From the Journals

Targeting obesity could slow brain aging in psychosis



Being overweight or obese could be a risk factor for the kind of brain aging seen in some patients with first-episode psychosis (FEP), new research suggests.

The investigators found significant associations between BrainAGE scores and a diagnosis of FEP (P = .005), overweight/obesity category (P = .007), and body mass index (P = .02). Furthermore, the association found between BrainAGE score and BMI was related to an association between BrainAGE score and weight (P = .009), but not to height (P = .13).

“These findings raise the possibility that targeting metabolic health in FEP and intervening already at the level of overweight/obesity could slow brain aging in schizophrenia and related disorders,” reported Marian Kolenic of the National Institute of Mental Health in Klecany, Czech Republic, and his coauthors.

The researchers recruited 120 patients with FEP as defined by the ICD-10 during their first psychiatric hospitalization. People with psychotic mood disorders were excluded.

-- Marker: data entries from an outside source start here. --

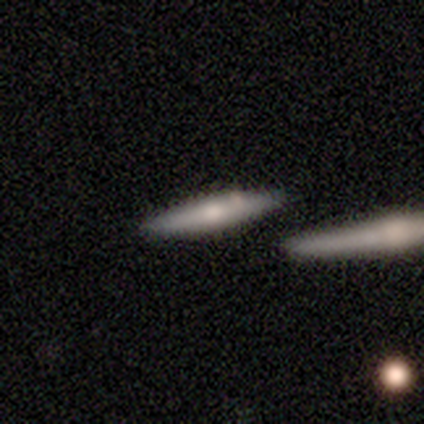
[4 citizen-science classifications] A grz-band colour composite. It shows a smooth galaxy with no disk features (75%) that is cigar-shaped (100%). Merging: none (50%, tied with merger).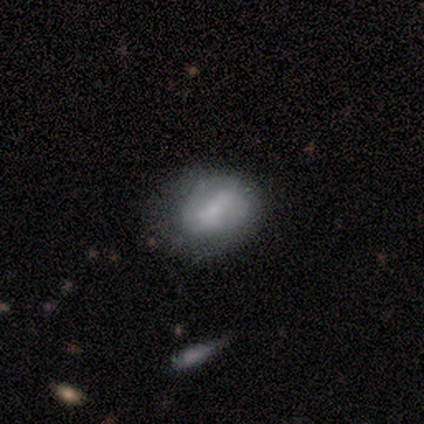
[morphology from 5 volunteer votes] smooth_or_featured: smooth (p=0.60) [alt: featured or disk p=0.40]
how_rounded: round (p=0.67) [alt: in between p=0.33]
merging: none (p=0.80) [alt: major disturbance p=0.20]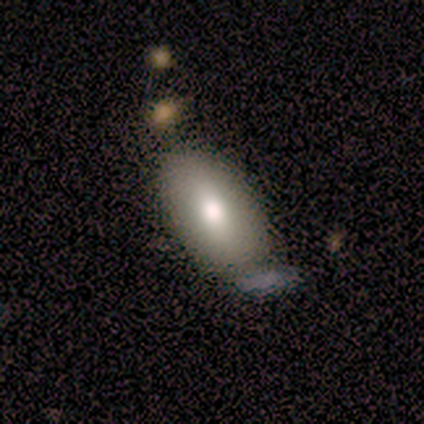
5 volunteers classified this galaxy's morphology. This appears to be a smooth galaxy with no disk features (100%) that is in between round and cigar-shaped (100%). Merging: none (60%).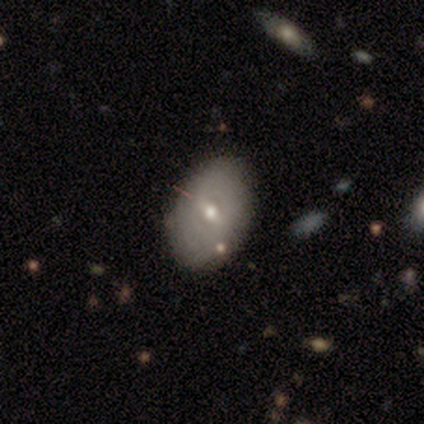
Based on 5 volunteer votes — Volunteers were most divided on "how rounded": in between: 75%, round: 25%, cigar-shaped: 0%. More confident: smooth or featured — smooth (80%); merging — none (80%).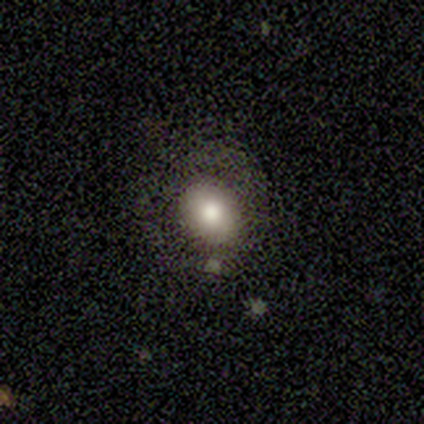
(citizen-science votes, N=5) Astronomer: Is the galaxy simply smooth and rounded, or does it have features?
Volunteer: smooth — 60%.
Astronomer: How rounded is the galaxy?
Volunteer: in between — 67%.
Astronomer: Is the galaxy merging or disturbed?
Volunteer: none — 75%.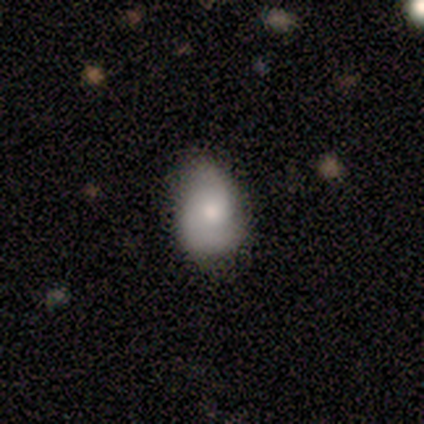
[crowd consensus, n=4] Morphology: type=smooth (75%); roundness=in between (67%); merging=none (50%, tied with minor disturbance).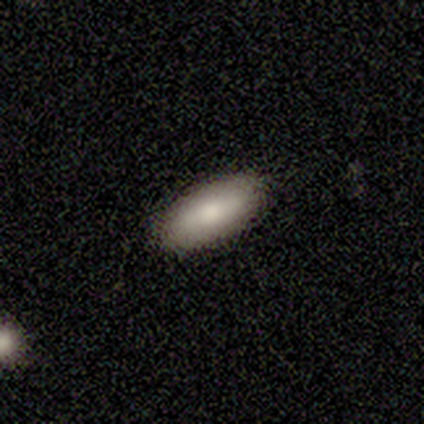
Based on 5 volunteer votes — This appears to be a smooth galaxy with no disk features (100%) that is in between round and cigar-shaped (100%). Merging: none (100%).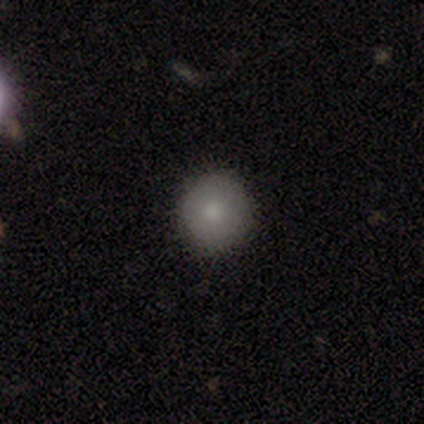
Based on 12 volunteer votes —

“We wanted to recruit participants at the early stages of illness, to minimize the effects of illness and medications on brain structure,” the investigators wrote.

One hundred fourteen healthy controls were recruited through advertisements, and exclusion criteria included a lifetime history of any psychiatric disorders and the presence of psychotic disorders in either first- or second-degree relatives.

All participants were asked about their medical history, including their use and/or abuse of substances. Fasting blood samples were collected on the scanning day.